UK Biobank, big data, and the consequences of non-representativeness

UK Biobank is an unparalleled resource of extensive health information from 500 000 individuals and with more than 400 peer-reviewed publications to date. The sampling population is volunteer-based and is not representative of the UK population.¹ Investigators state that although the estimates of prevalence and incidence should be interpreted with caution, valid measures of association and estimates of causal effect can be more readily interpreted as they do “not require participants to be representative of the population at large”.²

This statement is a puzzling claim: sample selection can indeed influence measures of association. Specifically, whether or not an association observed in a study is similar in some other target population (ie, has external validity) depends on a number of factors, including the distribution of effect measure modifiers of the exposure–outcome relationship in the study sample and target population.³ Critically, a study can have restricted external validity even when it has internal validity, which might occur in a randomised trial.⁴ Thus, researchers should not be quick to set aside issues of representativeness in interpreting UK Biobank results.
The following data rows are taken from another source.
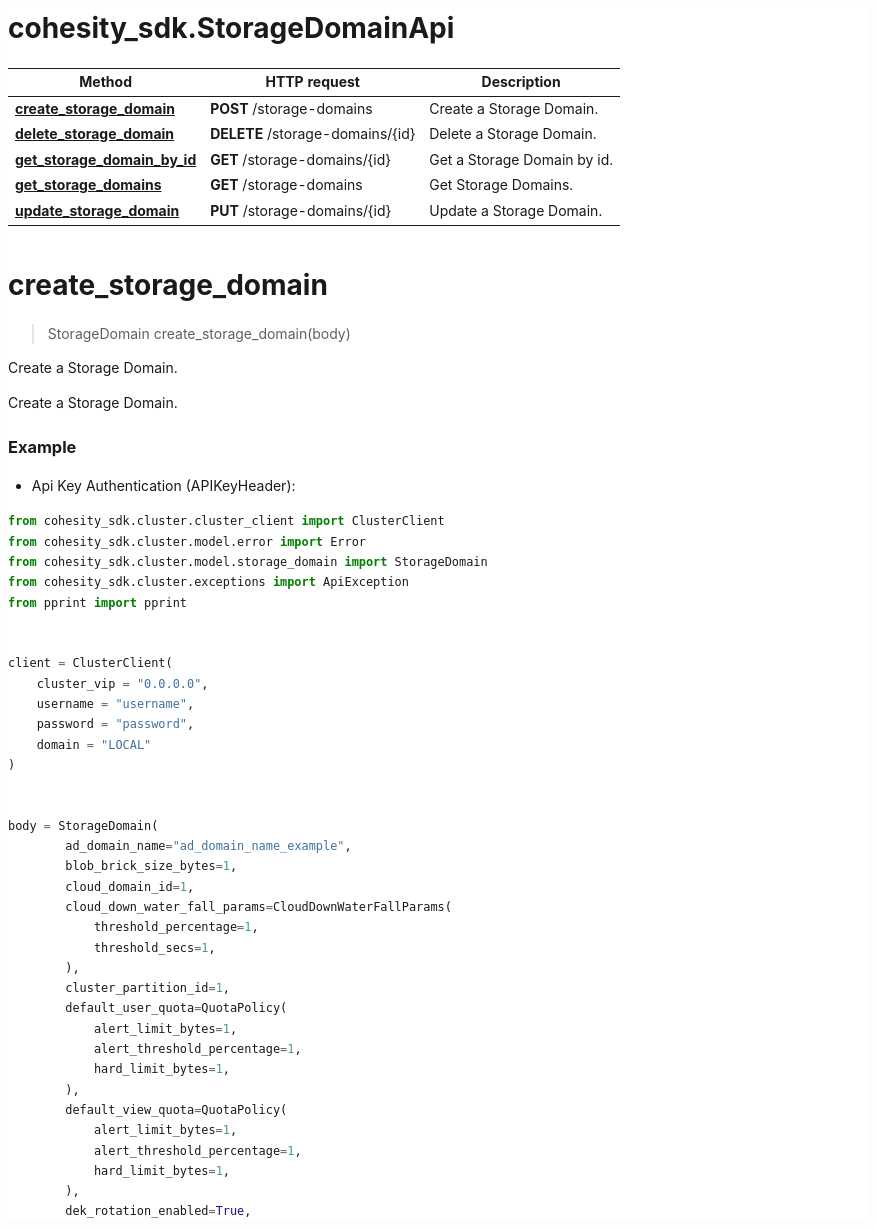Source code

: # cohesity_sdk.StorageDomainApi


Method | HTTP request | Description
------------- | ------------- | -------------
[**create_storage_domain**](StorageDomainApi.md#create_storage_domain) | **POST** /storage-domains | Create a Storage Domain.
[**delete_storage_domain**](StorageDomainApi.md#delete_storage_domain) | **DELETE** /storage-domains/{id} | Delete a Storage Domain.
[**get_storage_domain_by_id**](StorageDomainApi.md#get_storage_domain_by_id) | **GET** /storage-domains/{id} | Get a Storage Domain by id.
[**get_storage_domains**](StorageDomainApi.md#get_storage_domains) | **GET** /storage-domains | Get Storage Domains.
[**update_storage_domain**](StorageDomainApi.md#update_storage_domain) | **PUT** /storage-domains/{id} | Update a Storage Domain.


# **create_storage_domain**
> StorageDomain create_storage_domain(body)

Create a Storage Domain.

Create a Storage Domain.

### Example

* Api Key Authentication (APIKeyHeader):
```python
from cohesity_sdk.cluster.cluster_client import ClusterClient
from cohesity_sdk.cluster.model.error import Error
from cohesity_sdk.cluster.model.storage_domain import StorageDomain
from cohesity_sdk.cluster.exceptions import ApiException
from pprint import pprint


client = ClusterClient(
	cluster_vip = "0.0.0.0",
	username = "username",
	password = "password",
	domain = "LOCAL"
)


body = StorageDomain(
        ad_domain_name="ad_domain_name_example",
        blob_brick_size_bytes=1,
        cloud_domain_id=1,
        cloud_down_water_fall_params=CloudDownWaterFallParams(
            threshold_percentage=1,
            threshold_secs=1,
        ),
        cluster_partition_id=1,
        default_user_quota=QuotaPolicy(
            alert_limit_bytes=1,
            alert_threshold_percentage=1,
            hard_limit_bytes=1,
        ),
        default_view_quota=QuotaPolicy(
            alert_limit_bytes=1,
            alert_threshold_percentage=1,
            hard_limit_bytes=1,
        ),
        dek_rotation_enabled=True,
```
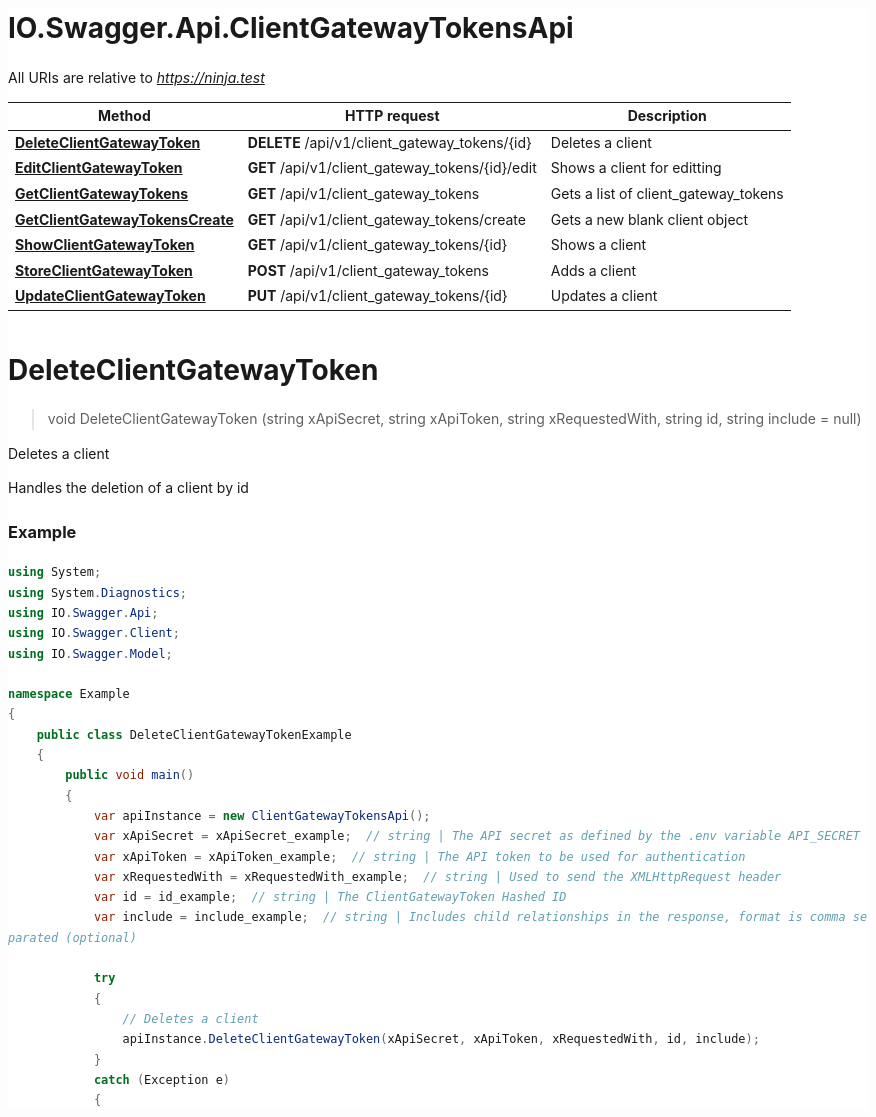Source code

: # IO.Swagger.Api.ClientGatewayTokensApi

All URIs are relative to *https://ninja.test*

Method | HTTP request | Description
------------- | ------------- | -------------
[**DeleteClientGatewayToken**](ClientGatewayTokensApi.md#deleteclientgatewaytoken) | **DELETE** /api/v1/client_gateway_tokens/{id} | Deletes a client
[**EditClientGatewayToken**](ClientGatewayTokensApi.md#editclientgatewaytoken) | **GET** /api/v1/client_gateway_tokens/{id}/edit | Shows a client for editting
[**GetClientGatewayTokens**](ClientGatewayTokensApi.md#getclientgatewaytokens) | **GET** /api/v1/client_gateway_tokens | Gets a list of client_gateway_tokens
[**GetClientGatewayTokensCreate**](ClientGatewayTokensApi.md#getclientgatewaytokenscreate) | **GET** /api/v1/client_gateway_tokens/create | Gets a new blank client object
[**ShowClientGatewayToken**](ClientGatewayTokensApi.md#showclientgatewaytoken) | **GET** /api/v1/client_gateway_tokens/{id} | Shows a client
[**StoreClientGatewayToken**](ClientGatewayTokensApi.md#storeclientgatewaytoken) | **POST** /api/v1/client_gateway_tokens | Adds a client
[**UpdateClientGatewayToken**](ClientGatewayTokensApi.md#updateclientgatewaytoken) | **PUT** /api/v1/client_gateway_tokens/{id} | Updates a client

<a name="deleteclientgatewaytoken"></a>
# **DeleteClientGatewayToken**
> void DeleteClientGatewayToken (string xApiSecret, string xApiToken, string xRequestedWith, string id, string include = null)

Deletes a client

Handles the deletion of a client by id

### Example
```csharp
using System;
using System.Diagnostics;
using IO.Swagger.Api;
using IO.Swagger.Client;
using IO.Swagger.Model;

namespace Example
{
    public class DeleteClientGatewayTokenExample
    {
        public void main()
        {
            var apiInstance = new ClientGatewayTokensApi();
            var xApiSecret = xApiSecret_example;  // string | The API secret as defined by the .env variable API_SECRET
            var xApiToken = xApiToken_example;  // string | The API token to be used for authentication
            var xRequestedWith = xRequestedWith_example;  // string | Used to send the XMLHttpRequest header
            var id = id_example;  // string | The ClientGatewayToken Hashed ID
            var include = include_example;  // string | Includes child relationships in the response, format is comma separated (optional) 

            try
            {
                // Deletes a client
                apiInstance.DeleteClientGatewayToken(xApiSecret, xApiToken, xRequestedWith, id, include);
            }
            catch (Exception e)
            {
```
The situation can be illustrated with a numerical example. The appendix shows the unobservable truth with regard to an exposure–disease relationship in a target population of 66 million individuals (approximately the current population of the UK). Those exposed to X (a gene, or an environmental factor) have twice the risk of the outcome Y compared with those that are unexposed. Suppose further that X is only causal among people who are also exposed to a third factor A (eg, lack of exercise, present in 50% of the population). Among those with A, the exposed population have 3 times the risk compared with those who are unexposed; among those without A, there is no association between X and Y. We hypothetically recruit 500 000 participants (approximately the size of the UK Biobank sample). But, during recruitment, those unexposed to A (healthier volunteers) are more likely to join,¹ than those exposed to A are (by about 2:1, appendix). In the study sample, the risk ratio is 1·67 (appendix). The association between those exposed to X and the disease differs between the study sample and the target population because the prevalence of A differs; indeed, the association would differ in any population with a different prevalence of A. The magnitude of an exposure’s association with an outcome depends on the prevalence of other factors that interact with the exposure; in our case, A interacts positively with X, and because the prevalence of A decreases, the magnitude of the association between X and Y also decreases.

When the target population is well defined and the relevant modifiers are measured, weighting methods⁵ can be used to map the results in the study sample to match the target population. But increases in sample size alone cannot overcome selection issues. Indeed, larger sample size in a skewed sample only leads to confidence in answers that might not apply to the target population. Thus, it is paramount that external validity be taken more seriously in the UK Biobank and other large data resources.

We suggest that investigators in the UK Biobank and elsewhere consider these assumptions when making inference, and reconsider the idea that associations are generalisable to all possible target populations, or relevant to public health and clinical medicine, simply because the sample size is large.